Output all the records word for word. Drop the pictures.
[[ Supplied information, beginning ]]
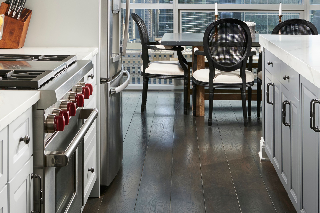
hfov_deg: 30.5
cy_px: -5
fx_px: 586
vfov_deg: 19.9
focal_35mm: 66
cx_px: 169
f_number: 9
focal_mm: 28
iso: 160
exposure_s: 1/250
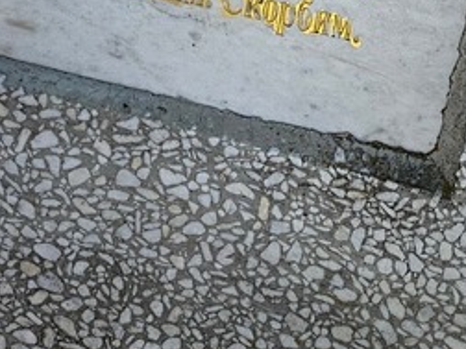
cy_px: -194
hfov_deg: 11.9
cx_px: 87
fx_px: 2221
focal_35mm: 165
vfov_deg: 8.8
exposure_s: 1/826
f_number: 2
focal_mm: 6
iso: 20
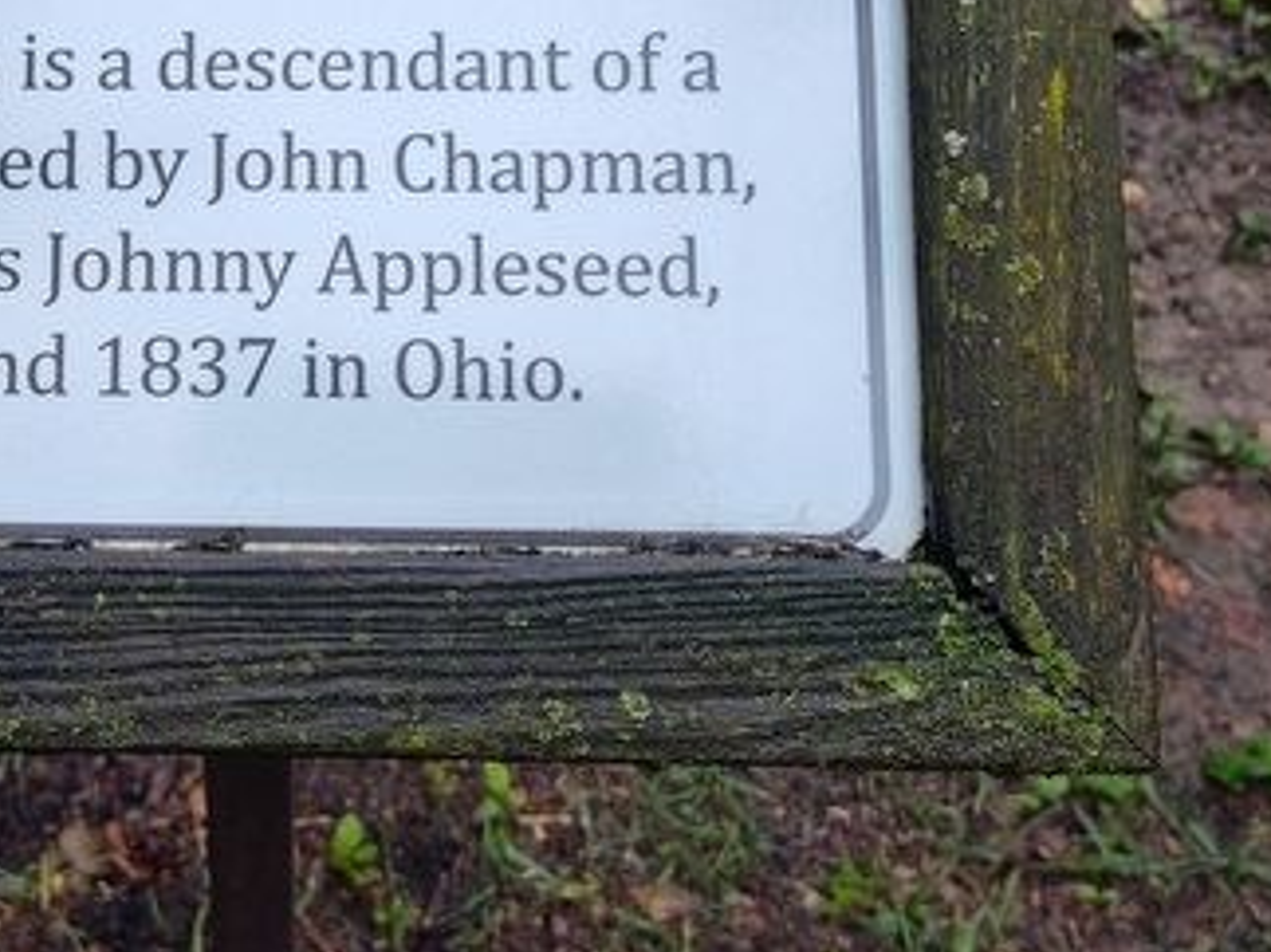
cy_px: 71
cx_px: 220
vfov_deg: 24.8
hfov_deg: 32.7
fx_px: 2092
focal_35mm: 57
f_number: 1.8
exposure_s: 1/455
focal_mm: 5.56
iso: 100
[[ Supplied information, end ]]
> **Solution to the problem**
hfov_deg: 30.5
cy_px: -5
fx_px: 586
vfov_deg: 19.9
focal_35mm: 66
cx_px: 169
f_number: 9
focal_mm: 28
iso: 160
exposure_s: 1/250
cy_px: -194
hfov_deg: 11.9
cx_px: 87
fx_px: 2221
focal_35mm: 165
vfov_deg: 8.8
exposure_s: 1/826
f_number: 2
focal_mm: 6
iso: 20
cy_px: 71
cx_px: 220
vfov_deg: 24.8
hfov_deg: 32.7
fx_px: 2092
focal_35mm: 57
f_number: 1.8
exposure_s: 1/455
focal_mm: 5.56
iso: 100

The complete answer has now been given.